I’ve tried the diets, the weighing in,
I’ve thrown all the handbooks in the bin
Cos they all have a habit of doing the same,
Most of all they tend to drive me insane.
People say “oh you don’t look that big”,
When i’m thinking that i look like a pig,
And when i’m shovelling food in my face
I think that a troth would do nicely; be ace.

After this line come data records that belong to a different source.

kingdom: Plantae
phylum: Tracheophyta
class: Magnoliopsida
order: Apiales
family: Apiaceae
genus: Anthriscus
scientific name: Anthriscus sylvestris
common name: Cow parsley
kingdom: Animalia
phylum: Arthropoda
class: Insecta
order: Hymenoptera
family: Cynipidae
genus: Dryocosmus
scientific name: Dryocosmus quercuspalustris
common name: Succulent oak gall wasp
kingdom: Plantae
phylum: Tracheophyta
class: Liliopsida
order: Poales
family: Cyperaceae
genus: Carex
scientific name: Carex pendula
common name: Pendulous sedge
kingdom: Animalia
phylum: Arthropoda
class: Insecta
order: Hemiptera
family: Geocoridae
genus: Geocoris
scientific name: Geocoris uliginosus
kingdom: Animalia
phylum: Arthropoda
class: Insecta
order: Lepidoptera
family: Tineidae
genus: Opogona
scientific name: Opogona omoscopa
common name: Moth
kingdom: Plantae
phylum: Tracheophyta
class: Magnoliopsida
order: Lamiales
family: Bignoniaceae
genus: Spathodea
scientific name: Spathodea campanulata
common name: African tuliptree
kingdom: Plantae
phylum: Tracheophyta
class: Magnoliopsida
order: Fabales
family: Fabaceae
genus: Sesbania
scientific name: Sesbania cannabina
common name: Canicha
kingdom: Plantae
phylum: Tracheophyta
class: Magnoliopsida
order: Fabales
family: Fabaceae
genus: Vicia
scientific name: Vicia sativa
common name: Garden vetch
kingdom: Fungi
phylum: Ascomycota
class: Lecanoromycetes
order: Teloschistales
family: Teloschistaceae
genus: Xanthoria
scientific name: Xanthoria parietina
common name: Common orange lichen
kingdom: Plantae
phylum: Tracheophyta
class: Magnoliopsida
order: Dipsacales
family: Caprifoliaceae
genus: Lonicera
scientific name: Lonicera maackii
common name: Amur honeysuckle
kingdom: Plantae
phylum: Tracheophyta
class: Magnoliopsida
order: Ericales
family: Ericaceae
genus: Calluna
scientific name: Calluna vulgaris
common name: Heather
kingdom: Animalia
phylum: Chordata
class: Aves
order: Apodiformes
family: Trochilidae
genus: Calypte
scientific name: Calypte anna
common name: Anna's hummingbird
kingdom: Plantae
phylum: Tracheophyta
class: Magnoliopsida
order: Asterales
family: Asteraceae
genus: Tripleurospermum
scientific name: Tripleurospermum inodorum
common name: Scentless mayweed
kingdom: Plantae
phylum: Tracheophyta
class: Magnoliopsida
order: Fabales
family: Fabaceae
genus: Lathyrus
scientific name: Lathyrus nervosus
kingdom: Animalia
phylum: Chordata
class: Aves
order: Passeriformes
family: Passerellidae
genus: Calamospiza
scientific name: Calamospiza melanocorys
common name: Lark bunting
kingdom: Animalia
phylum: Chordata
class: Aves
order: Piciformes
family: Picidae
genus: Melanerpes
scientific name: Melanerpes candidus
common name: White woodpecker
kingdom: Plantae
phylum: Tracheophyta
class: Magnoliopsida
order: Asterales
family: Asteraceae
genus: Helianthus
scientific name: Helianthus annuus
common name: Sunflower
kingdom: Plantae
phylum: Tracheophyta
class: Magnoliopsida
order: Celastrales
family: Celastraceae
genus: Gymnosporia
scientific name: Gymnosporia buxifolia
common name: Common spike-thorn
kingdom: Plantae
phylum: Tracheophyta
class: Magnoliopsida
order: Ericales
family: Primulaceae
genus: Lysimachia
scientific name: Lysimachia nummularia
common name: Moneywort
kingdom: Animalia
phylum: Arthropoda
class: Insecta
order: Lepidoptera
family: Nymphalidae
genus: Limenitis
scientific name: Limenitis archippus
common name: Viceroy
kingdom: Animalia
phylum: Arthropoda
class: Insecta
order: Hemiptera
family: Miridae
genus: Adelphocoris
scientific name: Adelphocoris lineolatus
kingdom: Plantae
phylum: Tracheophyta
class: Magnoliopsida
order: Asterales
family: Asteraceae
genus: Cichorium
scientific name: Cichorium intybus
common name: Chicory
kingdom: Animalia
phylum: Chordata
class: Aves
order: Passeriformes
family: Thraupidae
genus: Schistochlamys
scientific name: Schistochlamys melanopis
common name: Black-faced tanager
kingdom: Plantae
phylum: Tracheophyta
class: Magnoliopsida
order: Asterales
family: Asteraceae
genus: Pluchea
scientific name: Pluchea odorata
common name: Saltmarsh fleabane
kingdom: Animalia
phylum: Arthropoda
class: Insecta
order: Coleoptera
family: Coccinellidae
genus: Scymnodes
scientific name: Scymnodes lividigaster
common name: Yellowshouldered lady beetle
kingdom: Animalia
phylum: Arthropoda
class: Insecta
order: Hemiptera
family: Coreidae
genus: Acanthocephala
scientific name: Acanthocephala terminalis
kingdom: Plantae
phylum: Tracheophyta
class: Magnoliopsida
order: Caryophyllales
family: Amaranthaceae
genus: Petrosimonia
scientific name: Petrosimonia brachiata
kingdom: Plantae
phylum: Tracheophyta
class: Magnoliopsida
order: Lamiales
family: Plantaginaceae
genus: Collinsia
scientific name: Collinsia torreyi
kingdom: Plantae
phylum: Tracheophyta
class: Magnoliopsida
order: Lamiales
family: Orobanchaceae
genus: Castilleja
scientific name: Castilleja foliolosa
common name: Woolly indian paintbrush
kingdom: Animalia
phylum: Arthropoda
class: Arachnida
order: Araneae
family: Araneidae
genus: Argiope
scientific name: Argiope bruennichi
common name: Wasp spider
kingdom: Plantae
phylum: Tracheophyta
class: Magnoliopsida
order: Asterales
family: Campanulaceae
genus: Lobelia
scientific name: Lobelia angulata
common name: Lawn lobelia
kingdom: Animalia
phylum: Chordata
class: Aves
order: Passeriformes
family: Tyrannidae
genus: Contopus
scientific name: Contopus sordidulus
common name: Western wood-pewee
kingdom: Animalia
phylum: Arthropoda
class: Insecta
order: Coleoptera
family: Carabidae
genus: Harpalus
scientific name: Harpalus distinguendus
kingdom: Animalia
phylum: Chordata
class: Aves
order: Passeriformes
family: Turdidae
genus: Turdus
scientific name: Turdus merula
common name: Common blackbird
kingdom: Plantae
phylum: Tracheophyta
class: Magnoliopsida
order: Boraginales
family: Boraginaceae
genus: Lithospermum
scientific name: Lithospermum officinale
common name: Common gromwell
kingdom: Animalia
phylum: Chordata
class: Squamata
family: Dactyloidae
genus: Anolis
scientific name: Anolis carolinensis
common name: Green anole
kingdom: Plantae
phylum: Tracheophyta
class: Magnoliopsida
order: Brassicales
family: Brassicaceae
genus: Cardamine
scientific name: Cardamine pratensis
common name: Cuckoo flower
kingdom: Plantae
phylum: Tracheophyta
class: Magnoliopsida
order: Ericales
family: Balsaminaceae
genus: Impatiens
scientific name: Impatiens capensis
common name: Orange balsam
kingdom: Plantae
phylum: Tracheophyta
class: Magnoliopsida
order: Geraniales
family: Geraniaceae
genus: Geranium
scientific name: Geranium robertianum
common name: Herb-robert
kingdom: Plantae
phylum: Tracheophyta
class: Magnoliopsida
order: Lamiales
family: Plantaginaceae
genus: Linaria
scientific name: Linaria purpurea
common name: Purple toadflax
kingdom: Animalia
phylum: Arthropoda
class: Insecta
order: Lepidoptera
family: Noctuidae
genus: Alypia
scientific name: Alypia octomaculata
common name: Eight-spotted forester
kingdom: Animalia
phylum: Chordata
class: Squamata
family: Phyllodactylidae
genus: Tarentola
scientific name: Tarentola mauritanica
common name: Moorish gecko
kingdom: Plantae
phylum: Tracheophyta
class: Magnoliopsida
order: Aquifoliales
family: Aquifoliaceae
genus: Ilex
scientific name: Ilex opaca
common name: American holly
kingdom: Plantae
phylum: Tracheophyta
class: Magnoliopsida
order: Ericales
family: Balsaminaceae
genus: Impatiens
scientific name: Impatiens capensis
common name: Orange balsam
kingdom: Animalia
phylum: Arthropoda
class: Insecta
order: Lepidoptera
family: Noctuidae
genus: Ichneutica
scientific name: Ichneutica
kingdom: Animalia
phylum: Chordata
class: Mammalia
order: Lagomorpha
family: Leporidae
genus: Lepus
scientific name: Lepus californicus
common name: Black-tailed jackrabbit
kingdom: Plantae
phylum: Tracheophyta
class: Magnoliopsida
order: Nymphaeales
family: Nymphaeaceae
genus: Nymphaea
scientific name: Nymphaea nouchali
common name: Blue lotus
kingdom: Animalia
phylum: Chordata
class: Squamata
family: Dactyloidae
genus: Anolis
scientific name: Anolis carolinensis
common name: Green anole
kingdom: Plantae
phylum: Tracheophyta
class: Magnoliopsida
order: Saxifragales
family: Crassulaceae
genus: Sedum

The free food, points and the food plans
I’ve had enough of assessing the fat on the cans
And carrots are “free”, i binged on those instead,
Til my wee turned orange and i got a light head.
I need to eat less, do some exercise,
Need to stop eating pizza, chips, all the pies,
I need to sort out why i eat this way
Stop the worry and stress about how much i weigh.
I want to feel healthy both inside and out,
SO STOP EATING CAKE i can hear you shout,
And i would if the food didn’t make me feel good
Before the guilt sets in and I think could, would, should.
Don’t eat chocolate til i’m told “Dont do that!”,
I don’t want pizza cos i know i’ll get fat,
But put me on a diet and I’ll want it all more
I think if i had to, I’d eat food off the floor.
I’m a yo-yo eater this i have to confess
My wordrobe is full of 10 to 18 size dress,
I’m done with all this, and I can sort out this stuff,
Cos with Body Gossips help i know I’M GOOD ENOUGH!